Swiss-based private bank BSI is taking the country’s financial regulator to court to appeal “unlawful and disproportionate sanctions” imposed last month in relation to the bank’s business with the Malaysian sovereign wealth fund 1MDB.
The Swiss Financial Market Supervisory Authority (FINMA) has ordered BSI to disgorge CHF95 million ($99 million) in profits for “serious breaches” of anti-money laundering rules. FINMA also effectively closed down the BSI, whose business is being taken over by EFG Bank, and is taking action against two executives.
The FINMA investigation found BSI guilty of failing to properly scrutinise business dealings with politically exposed persons or to question why the bank was carrying out certain financial services for 1MDB while charging exorbitant fees.
On Thursday BSI hit back with an appeal to the Federal Administrative Court, arguing that FINMA had overstepped its authority in a manner that has “severely harmed the reputation of the bank and its employees.”
“BSI believes that FINMA's procedure leading to the decision was flawed in many respects and FINMA's decision as such is disproportionate and incorrect,” the bank said in a statement. It added that it had cooperated with the FINMA investigation and closed down its business with 1MDB in early 2015.
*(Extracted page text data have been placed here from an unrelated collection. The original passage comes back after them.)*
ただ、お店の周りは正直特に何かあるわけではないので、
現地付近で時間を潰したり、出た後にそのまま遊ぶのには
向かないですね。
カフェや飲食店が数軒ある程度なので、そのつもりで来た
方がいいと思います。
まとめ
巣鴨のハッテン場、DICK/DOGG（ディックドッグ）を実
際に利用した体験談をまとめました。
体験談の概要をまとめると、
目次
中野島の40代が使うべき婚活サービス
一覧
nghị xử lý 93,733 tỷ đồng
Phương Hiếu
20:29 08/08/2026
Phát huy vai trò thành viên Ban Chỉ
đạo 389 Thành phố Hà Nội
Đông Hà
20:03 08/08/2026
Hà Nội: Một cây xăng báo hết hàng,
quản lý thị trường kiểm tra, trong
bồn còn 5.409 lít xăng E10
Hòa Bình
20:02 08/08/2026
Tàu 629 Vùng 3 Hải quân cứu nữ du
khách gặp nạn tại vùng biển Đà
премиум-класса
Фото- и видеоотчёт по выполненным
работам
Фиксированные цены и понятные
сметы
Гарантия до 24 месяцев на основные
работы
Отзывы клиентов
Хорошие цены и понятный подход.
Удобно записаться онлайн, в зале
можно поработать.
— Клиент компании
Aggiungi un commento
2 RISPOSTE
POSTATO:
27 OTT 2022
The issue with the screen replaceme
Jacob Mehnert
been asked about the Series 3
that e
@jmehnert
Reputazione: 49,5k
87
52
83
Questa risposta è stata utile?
“While BSI acknowledges certain internal shortcomings in the past, BSI believes that FINMA's decision, its timing as well as the manner in which FINMA decided to communicate it were wholly inappropriate,” the statement read.
FINMA declined to comment on the legal appeal against its May 24 ruling. The Swiss Attorney General has opened criminal proceedings against the bank.
The Singaporean financial regulator withdrew BSI's banking license for "gross dereliction of duty", but has allowed clients and assets to be passed over to EFG. swissinfo.ch understands that BSI will not appeal the Singapore sanctions where executives also face a criminal probe.
1MDB was set up and is run by Malaysia’s government since 2009. The fund has been accused of funneling state money into Malaysian Prime Minister Najib Razak’s personal accounts.
Only around a third of the world’s sovereign wealth funds have signed up to a self-regulatory code of conduct known as the Santiago Principles, according to political risk management consultants GeoEconomica.
The 31 Santiago Principles signatories command around $4 trillion in assets and have varying records of proving that they are living up to their self-governance pledges, said Sven Behrendt, managing director of the Geneva-based consultancy.
While Malaysia’s Khazanah Nasional Berhad sovereign wealth fund is a Santiago Principles signatory, 1MDB has never joined the list. “If a wealth fund hasn’t even tried to show it will abide by international standards and doesn’t publically provide any information of substance relating to its operations then there is obviously a higher risk of corruption,” Behrendt told swissinfo.ch.
“Then there is an enhanced requirement for financial intermediaries to undertake heightened levels of due diligence. It is quite astonishing what has happened at BSI.” Behrendt called on financial regulators across the world to pay more attention to sovereign wealth funds and demand that their countries’ financial institutions conduct more due diligence before doing business with them.
“The connection of money and politics is always subject to vulnerabilities,” he said.